The Moisture Effect on Ultrasonic, Rebound Hardness and Drilling Resistance Data in Non-Destructive Testing of Concrete

Abstract

As the volume of reinforced concrete structures continues to grow, it is important to determine the quality of concrete in the shortest time possible. Therefore, the development and validation of methods for non-destructive testing (NDT) of concrete structures are becoming increasingly important. However, some factors may affect the accuracy of the measurement results obtained as concrete is often exposed to a moist environment, e.g., in marine structures. Ignoring these factors may lead to an inaccurate interpretation of measurements. Therefore, in this research, the water saturation factor of concrete was investigated in response to various NDT methods.
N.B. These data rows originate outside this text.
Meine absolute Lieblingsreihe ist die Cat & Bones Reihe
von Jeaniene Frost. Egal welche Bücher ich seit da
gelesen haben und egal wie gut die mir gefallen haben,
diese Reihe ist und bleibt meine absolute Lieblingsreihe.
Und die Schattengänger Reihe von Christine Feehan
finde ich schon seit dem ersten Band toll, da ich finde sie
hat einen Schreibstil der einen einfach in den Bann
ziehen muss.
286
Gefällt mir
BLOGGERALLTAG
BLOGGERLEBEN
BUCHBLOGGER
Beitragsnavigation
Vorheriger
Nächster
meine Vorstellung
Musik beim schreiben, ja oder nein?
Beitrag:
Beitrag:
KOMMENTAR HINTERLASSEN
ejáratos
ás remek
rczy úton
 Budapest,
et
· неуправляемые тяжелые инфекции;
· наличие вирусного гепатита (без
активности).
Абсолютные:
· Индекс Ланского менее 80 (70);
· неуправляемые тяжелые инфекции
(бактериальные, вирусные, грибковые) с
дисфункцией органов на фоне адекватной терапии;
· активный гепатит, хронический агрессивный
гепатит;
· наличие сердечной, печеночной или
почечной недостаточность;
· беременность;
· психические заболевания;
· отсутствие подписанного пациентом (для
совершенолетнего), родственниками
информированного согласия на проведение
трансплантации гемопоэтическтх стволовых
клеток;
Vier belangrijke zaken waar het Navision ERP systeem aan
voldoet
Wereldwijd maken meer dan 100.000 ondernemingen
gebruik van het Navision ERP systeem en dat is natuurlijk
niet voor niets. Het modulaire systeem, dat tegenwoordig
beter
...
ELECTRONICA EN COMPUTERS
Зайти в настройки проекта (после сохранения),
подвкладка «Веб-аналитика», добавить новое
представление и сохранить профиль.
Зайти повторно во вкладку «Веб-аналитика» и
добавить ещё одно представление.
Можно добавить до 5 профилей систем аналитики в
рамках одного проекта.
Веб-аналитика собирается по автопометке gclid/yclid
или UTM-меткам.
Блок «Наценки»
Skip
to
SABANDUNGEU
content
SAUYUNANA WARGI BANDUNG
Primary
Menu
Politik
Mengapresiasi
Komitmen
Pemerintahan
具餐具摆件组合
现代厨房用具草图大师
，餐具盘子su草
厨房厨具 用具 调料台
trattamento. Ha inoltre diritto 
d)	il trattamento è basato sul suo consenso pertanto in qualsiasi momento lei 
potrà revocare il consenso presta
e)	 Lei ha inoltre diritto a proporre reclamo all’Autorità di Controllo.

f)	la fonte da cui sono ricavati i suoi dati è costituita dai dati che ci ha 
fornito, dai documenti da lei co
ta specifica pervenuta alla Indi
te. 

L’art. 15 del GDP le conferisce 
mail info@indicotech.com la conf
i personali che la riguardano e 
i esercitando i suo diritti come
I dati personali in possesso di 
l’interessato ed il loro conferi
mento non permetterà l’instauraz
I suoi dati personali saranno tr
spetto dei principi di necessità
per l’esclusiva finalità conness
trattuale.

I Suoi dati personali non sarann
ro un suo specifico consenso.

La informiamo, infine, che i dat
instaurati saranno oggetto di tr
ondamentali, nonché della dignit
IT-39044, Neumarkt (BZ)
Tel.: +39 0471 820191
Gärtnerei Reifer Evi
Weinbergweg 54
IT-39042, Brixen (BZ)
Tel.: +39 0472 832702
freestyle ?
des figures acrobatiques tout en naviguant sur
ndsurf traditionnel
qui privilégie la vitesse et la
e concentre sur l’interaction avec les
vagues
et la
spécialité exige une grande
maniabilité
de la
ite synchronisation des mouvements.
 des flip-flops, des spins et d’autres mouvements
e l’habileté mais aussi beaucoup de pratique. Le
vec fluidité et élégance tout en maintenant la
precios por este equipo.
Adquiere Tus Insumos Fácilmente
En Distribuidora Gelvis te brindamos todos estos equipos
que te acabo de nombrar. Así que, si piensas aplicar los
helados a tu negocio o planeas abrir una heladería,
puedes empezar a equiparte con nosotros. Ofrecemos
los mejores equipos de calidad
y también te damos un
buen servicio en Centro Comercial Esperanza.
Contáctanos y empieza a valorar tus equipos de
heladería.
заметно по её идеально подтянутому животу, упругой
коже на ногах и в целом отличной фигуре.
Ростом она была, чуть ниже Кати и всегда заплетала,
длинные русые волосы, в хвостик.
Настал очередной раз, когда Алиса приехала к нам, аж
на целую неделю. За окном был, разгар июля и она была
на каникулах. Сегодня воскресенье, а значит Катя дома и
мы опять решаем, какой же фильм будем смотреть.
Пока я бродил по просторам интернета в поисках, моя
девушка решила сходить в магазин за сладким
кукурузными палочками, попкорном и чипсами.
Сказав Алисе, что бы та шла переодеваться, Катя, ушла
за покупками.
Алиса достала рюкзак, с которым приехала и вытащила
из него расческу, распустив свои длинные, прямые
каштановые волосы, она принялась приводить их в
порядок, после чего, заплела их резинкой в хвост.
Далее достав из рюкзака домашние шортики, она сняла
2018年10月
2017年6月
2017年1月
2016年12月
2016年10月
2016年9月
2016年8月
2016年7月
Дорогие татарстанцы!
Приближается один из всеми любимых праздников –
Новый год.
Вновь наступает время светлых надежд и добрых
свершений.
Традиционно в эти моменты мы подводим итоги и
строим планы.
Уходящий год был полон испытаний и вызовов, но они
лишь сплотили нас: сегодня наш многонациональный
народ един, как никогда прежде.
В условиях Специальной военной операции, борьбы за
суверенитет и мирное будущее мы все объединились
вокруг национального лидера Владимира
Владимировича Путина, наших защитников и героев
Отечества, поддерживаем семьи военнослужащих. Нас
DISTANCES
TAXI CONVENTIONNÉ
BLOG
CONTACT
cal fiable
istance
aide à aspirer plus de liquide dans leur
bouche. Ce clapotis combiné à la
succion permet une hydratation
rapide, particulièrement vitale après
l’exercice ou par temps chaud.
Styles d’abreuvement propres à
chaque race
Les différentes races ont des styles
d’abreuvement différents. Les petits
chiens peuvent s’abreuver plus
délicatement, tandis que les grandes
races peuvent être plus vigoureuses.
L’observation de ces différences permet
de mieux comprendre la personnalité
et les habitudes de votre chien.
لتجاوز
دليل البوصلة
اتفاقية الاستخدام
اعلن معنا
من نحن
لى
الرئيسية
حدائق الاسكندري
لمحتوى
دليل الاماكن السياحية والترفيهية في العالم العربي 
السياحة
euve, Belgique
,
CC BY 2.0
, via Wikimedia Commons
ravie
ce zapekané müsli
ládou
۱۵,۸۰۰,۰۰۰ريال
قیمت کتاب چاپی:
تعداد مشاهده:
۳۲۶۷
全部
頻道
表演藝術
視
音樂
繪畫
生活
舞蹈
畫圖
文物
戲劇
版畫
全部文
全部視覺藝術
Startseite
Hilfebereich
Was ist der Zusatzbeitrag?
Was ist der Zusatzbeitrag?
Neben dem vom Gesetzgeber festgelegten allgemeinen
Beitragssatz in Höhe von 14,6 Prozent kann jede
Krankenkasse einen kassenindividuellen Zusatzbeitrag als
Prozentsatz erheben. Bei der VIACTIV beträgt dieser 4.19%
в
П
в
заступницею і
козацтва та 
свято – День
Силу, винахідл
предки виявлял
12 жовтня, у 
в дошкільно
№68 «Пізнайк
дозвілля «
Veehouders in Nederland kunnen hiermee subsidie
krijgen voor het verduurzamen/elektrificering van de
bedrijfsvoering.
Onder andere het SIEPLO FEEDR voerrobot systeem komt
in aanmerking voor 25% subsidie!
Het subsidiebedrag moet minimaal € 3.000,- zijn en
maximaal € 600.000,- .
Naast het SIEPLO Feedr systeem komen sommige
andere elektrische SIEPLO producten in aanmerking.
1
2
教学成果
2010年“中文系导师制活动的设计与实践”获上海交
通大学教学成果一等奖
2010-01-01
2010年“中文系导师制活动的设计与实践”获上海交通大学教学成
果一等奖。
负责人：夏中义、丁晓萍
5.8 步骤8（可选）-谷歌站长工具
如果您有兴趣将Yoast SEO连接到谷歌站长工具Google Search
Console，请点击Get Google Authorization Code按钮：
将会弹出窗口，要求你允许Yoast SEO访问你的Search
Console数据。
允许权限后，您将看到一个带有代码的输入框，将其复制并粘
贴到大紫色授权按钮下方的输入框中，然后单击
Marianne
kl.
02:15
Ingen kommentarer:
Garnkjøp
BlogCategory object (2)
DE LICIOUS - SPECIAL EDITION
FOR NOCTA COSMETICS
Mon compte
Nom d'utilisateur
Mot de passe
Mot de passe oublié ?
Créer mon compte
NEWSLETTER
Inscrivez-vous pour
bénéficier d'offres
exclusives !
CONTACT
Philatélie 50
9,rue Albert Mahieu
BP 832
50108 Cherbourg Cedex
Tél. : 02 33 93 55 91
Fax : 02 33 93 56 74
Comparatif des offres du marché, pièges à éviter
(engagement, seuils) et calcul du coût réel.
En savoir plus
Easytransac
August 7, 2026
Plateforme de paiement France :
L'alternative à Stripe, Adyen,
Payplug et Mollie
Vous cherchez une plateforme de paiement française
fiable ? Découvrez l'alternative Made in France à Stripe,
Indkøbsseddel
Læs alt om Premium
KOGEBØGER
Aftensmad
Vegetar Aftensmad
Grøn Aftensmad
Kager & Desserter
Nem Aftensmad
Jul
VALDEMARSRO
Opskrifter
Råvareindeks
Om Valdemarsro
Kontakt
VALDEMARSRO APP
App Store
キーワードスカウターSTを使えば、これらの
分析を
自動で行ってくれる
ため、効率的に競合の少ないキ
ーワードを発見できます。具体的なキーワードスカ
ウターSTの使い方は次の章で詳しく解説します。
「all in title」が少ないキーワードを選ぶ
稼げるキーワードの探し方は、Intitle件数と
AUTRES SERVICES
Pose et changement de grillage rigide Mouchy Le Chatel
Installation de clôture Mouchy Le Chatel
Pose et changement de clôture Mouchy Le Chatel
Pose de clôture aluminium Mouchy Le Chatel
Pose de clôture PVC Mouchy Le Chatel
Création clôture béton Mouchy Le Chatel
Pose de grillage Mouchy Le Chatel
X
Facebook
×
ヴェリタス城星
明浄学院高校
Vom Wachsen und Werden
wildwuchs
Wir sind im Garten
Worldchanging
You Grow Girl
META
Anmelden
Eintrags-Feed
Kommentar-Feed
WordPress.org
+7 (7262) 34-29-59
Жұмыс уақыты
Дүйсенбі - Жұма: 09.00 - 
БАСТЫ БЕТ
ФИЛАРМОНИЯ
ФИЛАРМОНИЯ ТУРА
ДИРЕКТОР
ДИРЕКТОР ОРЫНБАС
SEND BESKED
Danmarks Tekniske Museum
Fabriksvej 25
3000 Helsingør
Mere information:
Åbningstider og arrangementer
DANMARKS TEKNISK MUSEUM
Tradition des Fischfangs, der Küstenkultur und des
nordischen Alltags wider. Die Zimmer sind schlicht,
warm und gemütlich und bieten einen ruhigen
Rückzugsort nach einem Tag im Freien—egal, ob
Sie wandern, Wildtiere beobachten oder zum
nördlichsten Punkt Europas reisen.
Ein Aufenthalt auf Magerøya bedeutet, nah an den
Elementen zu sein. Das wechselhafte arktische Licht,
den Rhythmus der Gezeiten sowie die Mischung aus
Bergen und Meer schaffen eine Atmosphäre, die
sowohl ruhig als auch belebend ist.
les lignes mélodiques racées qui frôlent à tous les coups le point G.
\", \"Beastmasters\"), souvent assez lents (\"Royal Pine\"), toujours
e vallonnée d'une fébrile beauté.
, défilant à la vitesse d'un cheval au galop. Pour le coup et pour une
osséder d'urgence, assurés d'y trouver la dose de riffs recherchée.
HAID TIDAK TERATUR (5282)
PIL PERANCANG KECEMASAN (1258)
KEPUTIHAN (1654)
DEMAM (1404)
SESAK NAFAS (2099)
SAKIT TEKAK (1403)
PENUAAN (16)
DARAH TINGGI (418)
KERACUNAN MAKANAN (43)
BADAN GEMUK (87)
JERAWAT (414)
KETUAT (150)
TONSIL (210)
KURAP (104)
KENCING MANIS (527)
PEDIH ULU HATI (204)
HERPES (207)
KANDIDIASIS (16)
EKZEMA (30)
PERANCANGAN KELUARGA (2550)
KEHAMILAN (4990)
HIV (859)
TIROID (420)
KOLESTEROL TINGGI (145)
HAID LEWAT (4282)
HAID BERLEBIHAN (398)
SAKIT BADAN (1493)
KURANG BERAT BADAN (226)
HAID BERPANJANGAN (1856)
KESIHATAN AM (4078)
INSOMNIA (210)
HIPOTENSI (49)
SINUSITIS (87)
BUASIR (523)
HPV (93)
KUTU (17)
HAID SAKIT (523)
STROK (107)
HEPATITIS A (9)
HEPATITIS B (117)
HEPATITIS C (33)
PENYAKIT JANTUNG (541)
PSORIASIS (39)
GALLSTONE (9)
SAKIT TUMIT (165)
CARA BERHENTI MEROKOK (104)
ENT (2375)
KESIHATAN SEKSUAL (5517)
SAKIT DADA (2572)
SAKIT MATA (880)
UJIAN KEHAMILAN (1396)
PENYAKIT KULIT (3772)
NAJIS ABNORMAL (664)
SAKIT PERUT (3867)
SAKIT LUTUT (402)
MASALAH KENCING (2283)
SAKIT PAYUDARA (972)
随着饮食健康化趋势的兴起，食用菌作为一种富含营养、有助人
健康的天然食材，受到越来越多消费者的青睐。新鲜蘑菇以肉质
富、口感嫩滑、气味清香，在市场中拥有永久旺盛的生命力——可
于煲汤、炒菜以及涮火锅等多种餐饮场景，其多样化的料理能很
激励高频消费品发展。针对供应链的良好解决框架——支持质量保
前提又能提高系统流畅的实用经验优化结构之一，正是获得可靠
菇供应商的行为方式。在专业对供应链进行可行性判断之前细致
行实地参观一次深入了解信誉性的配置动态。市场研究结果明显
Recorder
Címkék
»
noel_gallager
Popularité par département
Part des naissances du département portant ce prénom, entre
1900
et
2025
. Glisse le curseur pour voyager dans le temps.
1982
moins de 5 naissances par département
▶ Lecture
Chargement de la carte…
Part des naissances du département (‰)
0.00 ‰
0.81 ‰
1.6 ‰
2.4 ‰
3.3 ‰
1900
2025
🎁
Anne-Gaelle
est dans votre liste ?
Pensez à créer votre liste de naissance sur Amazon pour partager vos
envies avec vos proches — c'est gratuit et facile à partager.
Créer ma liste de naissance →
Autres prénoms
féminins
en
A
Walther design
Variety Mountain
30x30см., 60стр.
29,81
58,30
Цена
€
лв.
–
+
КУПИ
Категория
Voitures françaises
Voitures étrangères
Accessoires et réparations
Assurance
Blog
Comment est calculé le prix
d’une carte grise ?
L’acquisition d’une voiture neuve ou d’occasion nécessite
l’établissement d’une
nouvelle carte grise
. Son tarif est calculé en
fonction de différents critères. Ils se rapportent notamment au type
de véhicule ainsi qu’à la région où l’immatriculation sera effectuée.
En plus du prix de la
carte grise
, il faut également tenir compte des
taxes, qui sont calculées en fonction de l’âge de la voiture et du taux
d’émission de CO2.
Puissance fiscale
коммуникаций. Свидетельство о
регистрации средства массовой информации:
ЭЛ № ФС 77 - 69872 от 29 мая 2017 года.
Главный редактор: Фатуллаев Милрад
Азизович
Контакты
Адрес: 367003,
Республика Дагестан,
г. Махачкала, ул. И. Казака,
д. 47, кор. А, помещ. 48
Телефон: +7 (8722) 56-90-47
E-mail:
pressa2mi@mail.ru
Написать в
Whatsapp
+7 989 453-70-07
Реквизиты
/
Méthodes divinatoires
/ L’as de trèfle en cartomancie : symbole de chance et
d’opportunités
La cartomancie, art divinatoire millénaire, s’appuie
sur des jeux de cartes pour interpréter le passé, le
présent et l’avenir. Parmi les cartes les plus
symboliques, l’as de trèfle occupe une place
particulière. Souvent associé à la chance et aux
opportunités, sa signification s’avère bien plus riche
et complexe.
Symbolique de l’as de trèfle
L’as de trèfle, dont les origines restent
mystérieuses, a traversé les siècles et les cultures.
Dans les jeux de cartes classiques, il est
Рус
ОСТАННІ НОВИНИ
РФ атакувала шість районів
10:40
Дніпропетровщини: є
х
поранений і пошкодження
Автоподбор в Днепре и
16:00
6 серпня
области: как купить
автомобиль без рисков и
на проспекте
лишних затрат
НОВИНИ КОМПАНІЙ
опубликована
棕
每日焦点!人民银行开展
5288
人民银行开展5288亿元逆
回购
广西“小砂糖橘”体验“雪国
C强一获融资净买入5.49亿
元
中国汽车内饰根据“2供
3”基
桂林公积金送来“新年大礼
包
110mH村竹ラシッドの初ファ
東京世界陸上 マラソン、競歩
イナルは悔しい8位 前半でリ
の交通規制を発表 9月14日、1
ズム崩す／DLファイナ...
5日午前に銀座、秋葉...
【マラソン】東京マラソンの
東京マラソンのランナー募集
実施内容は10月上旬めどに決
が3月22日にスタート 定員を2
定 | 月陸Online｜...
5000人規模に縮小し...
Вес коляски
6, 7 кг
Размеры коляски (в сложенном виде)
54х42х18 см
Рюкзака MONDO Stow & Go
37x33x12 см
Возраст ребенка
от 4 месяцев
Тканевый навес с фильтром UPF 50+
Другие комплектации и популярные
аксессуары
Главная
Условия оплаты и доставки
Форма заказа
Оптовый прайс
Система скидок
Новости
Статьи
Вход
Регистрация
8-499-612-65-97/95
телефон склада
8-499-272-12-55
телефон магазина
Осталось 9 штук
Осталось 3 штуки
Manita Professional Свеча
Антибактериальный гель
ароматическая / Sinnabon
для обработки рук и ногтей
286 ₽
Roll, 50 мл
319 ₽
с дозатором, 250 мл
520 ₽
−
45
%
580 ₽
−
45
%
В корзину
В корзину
C25/30 and C40/50 MPa concrete were evaluated using ultrasonic pulse velocity and rebound hardness devices, and for the first time, a drilling resistance (DR) method was systematically adapted and validated for moisture-affected concrete testing. Unlike conventional approaches that only consider surface effects, the DR method introduced here provides in-depth profiling of concrete, revealing variations in resistance with depth and identifying zones influenced by internal moisture distribution. This study demonstrates that the DR method can complement traditional NDT techniques, providing a more reliable evaluation of moisture-induced variations in concrete properties. Moreover, with the novel DR method, changes in the mechanical response with depth have been quantified, offering new insight into internal moisture effects that are not accessible by conventional NDT methods.